A month-by-month comparison of the PCE index versus CPI throughout 1999, prepared by economist Lou Crandall of R.H. Wrightson and Associates Inc. in New York, indicates the PCE index generally shows a slower rate of price rises, or reduced inflation.

In eight out of 12 months, the PCE index rose less than CPI, Crandall noted, and the CPI increased by roughly half a percentage point more than the PCE index over the course of the full year 1999.

The PCE index, which covers spending on finished goods, services and structures in all sectors of the economy, is issued quarterly in the Gross Domestic Product measure issued by the Commerce Department.

In the period from the fourth quarter of 1998 to the fourth quarter of 1999, the PCE index rose 2 percent. On a quarterly basis, though, it rose in last year's fourth quarter at a 2.5 percent annual rate, up from 1.8 percent in the third quarter.

There is another way to get a quicker read of the PCE index's movement on a monthly basis, however, for those who do not want to wait for the quarterly figure in the GDP report.

It is included in the Commerce Department's personal income and spending report. The latest monthly deflator number, for December 1999, showed a rise of 0.2 percent compared with 0.1 percent in November.

Crandall suggested the real coming-out party for the PCE index would be next Monday, when its new importance will be clearly recognized in financial markets.

"Starting with the January personal income and spending report on February 28, we expect the PCE deflator to become as much a focus of attention as income or consumption spending," Crandall said in his latest weekly analysis.

© copyright 2000 Reuters, Ltd.



-- Possible Impact (posim@hotmail.com), February 23, 2000

Answers

Reporting inflation is bad, this is a solution.

-- Possible Impact (posim@hotmail.com), February 23, 2000.

I wonder if they will use this rather than the CPI for Social Security COLAs?

-- Lynn Ratcliffe (mcgrew@ntr.net), February 23, 2000.

Good, now they can reflect the cost of a new PC every year...

-- Mad Monk (madmonk@hawaiian.net), February 23, 2000.

Nothing lends credence to a total joke of an economic index better than coming up with an even bigger joke of an economic index to compare it against.

Modern economics, and therefore the tools of modern economics, ceased being a science the day they let the dollar float. Economics is no longer used to explain, manage, or predict anything, but rather to explain-away, justify, and rationalize an inherently inexplicable, unjust, and irrational monetary system.
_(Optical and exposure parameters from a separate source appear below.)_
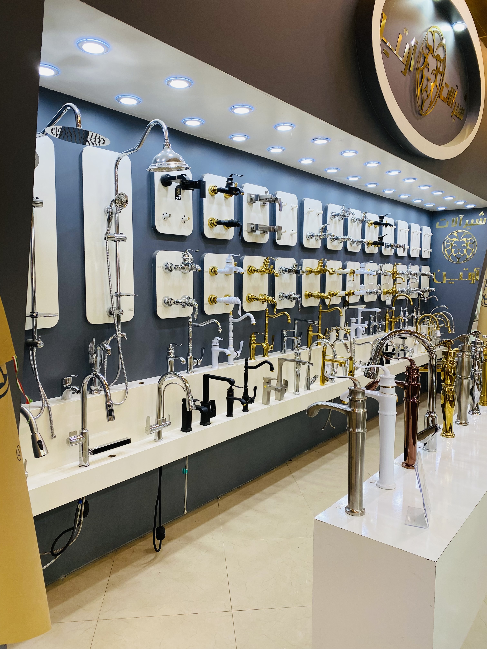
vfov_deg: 67.3
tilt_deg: -4.5
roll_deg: -0.7
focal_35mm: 26
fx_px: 488
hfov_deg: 53.1
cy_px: 324
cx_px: 244
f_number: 1.8
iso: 80
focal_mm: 4.25
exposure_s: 1/100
With no external reference of value, all measurements are pointless at best or to be subject to endless manipulation at worst.

-- Nathan (nospamwh@tsoever.moc), February 24, 2000.
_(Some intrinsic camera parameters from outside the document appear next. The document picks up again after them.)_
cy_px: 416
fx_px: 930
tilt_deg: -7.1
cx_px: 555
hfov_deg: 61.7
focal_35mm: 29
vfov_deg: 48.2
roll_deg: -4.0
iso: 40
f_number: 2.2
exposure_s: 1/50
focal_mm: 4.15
Notice the new index comes out quarterly rather than monthly like the CPI. Doesn't feel right to me.

-- CA 4x4 (4x4@my.house), February 24, 2000.


Nathan,
Exactly! You've explained it very well.

-- Possible Impact (posim@hotmail.com), February 24, 2000.

Nathan ... In the modern lexicon " Right ON , dude !" Eagle

-- Hal Walker (e999eagle@FREEWWWEB.COM), February 24, 2000.

Things must be getting bad enough that even the dilluted CPI was starting to reflect the actual economic problems we're seeing at the bottom of the house of cards. So now it's time for a new shell game. And when this one starts showing holes, they'll come up with anothe new scheme.

I wonder what they'll come up with to try and convince the sheep that there's no problem as everything collapses? Tie the next version of economic reporting to the price of stocks? (See, things are great! We've got NEGATIVE INFLATION since the stock market went down from 10,000 to 1,000. Don't you feel happy to live in President Klintoon's country?)

WW

-- Wildweasel (vtmldm@epix.net), February 24, 2000.


Haven't heard anyone use the phrase 'smoke and mirrors' in a while. Just thought I'd throw that in.